- _WHAT YOU ARE ASKED TO DO_:
Reproduce verbatim all of the data given below, but do not carry over the images.

- _DATA FOR THIS EXERCISE_:
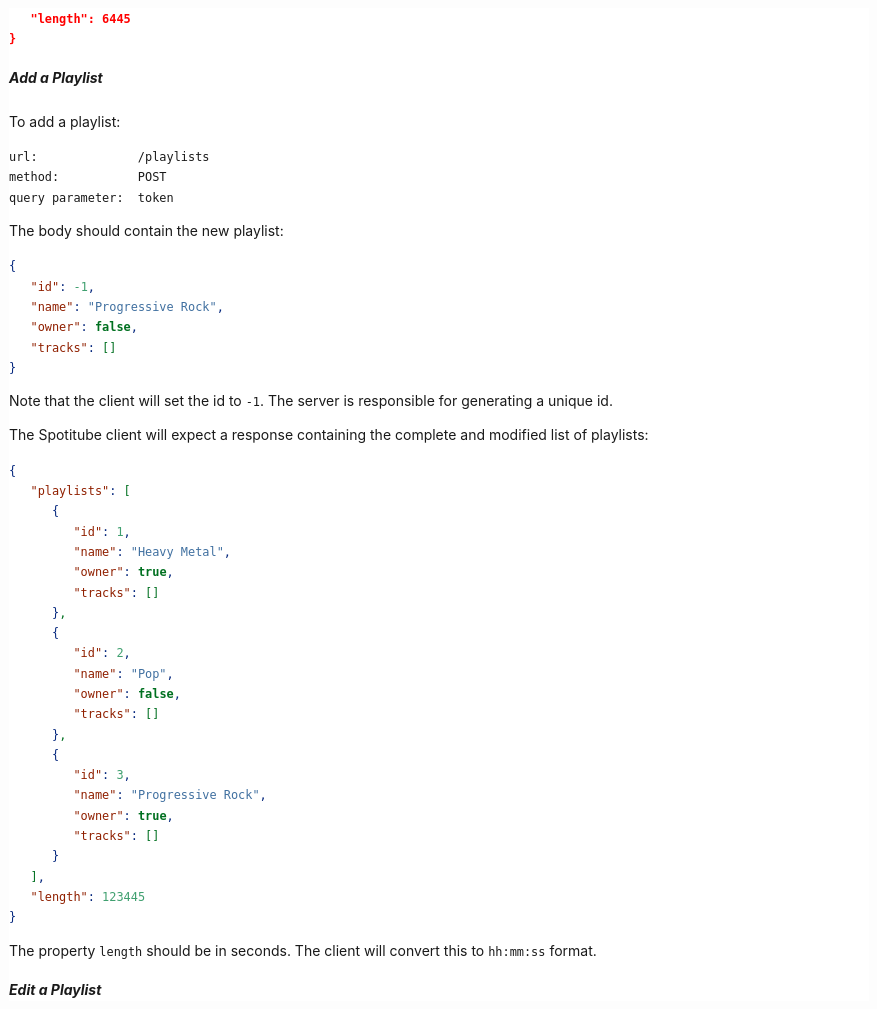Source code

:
 ```json
   "length": 6445
}
```

##### Add a Playlist

To add a playlist:
```
url:              /playlists
method:           POST
query parameter:  token
```

The body should contain the new playlist:
```json
{
   "id": -1,
   "name": "Progressive Rock",
   "owner": false,
   "tracks": []
}
```

Note that the client will set the id to `-1`. The server is responsible for generating a unique id.

The Spotitube client will expect a response containing the complete and modified list of playlists:
```json
{
   "playlists": [
      {
         "id": 1,
         "name": "Heavy Metal",
         "owner": true,
         "tracks": []
      },
      {
         "id": 2,
         "name": "Pop",
         "owner": false,
         "tracks": []
      },
      {
         "id": 3,
         "name": "Progressive Rock",
         "owner": true,
         "tracks": []
      }
   ],
   "length": 123445
}
```
The property `length` should be in seconds. The client will convert this to `hh:mm:ss` format.

##### Edit a Playlist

- _WORKED SOLUTION_:
Source code

:
 ```json
   "length": 6445
}
```

##### Add a Playlist

To add a playlist:
```
url:              /playlists
method:           POST
query parameter:  token
```

The body should contain the new playlist:
```json
{
   "id": -1,
   "name": "Progressive Rock",
   "owner": false,
   "tracks": []
}
```

Note that the client will set the id to `-1`. The server is responsible for generating a unique id.

The Spotitube client will expect a response containing the complete and modified list of playlists:
```json
{
   "playlists": [
      {
         "id": 1,
         "name": "Heavy Metal",
         "owner": true,
         "tracks": []
      },
      {
         "id": 2,
         "name": "Pop",
         "owner": false,
         "tracks": []
      },
      {
         "id": 3,
         "name": "Progressive Rock",
         "owner": true,
         "tracks": []
      }
   ],
   "length": 123445
}
```
The property `length` should be in seconds. The client will convert this to `hh:mm:ss` format.

##### Edit a Playlist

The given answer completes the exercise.